:: AVAILABLE DATA ::

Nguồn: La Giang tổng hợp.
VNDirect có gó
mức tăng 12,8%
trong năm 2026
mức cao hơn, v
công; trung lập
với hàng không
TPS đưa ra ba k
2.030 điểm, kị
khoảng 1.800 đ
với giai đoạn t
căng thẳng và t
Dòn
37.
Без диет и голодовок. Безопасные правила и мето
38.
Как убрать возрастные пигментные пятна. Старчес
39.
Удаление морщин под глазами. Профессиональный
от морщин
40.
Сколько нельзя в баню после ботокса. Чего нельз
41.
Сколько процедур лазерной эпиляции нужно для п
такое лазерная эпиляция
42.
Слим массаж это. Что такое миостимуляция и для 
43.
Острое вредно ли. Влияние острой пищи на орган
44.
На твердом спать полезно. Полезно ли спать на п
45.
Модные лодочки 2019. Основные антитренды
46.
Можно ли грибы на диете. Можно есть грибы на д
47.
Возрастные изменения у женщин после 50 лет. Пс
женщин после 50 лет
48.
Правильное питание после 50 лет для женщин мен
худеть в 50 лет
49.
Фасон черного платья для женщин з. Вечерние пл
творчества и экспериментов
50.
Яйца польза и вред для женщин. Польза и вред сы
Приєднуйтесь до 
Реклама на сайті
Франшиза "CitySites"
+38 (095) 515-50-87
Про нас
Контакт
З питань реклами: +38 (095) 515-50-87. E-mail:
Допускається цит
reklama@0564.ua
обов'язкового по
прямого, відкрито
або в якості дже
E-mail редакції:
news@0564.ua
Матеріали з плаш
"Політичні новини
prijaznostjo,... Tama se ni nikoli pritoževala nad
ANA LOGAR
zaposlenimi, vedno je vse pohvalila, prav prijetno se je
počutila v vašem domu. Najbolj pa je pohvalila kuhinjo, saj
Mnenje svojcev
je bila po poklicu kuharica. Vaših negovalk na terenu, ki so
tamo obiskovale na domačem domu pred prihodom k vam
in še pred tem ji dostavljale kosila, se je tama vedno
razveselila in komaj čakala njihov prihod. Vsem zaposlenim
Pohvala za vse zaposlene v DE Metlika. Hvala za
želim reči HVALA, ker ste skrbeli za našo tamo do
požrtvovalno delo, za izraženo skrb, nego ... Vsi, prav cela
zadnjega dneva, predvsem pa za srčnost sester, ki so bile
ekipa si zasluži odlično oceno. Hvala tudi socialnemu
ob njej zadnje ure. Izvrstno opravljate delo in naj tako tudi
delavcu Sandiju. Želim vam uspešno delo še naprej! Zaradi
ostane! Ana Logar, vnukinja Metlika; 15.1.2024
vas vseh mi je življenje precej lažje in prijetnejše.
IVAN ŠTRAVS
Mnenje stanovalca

:::

- _REQUIREMENT_
Counting only lines that contain the word "pohvalila", give the number found in the data, and nothing else.

- _WRITTEN ANSWER_
2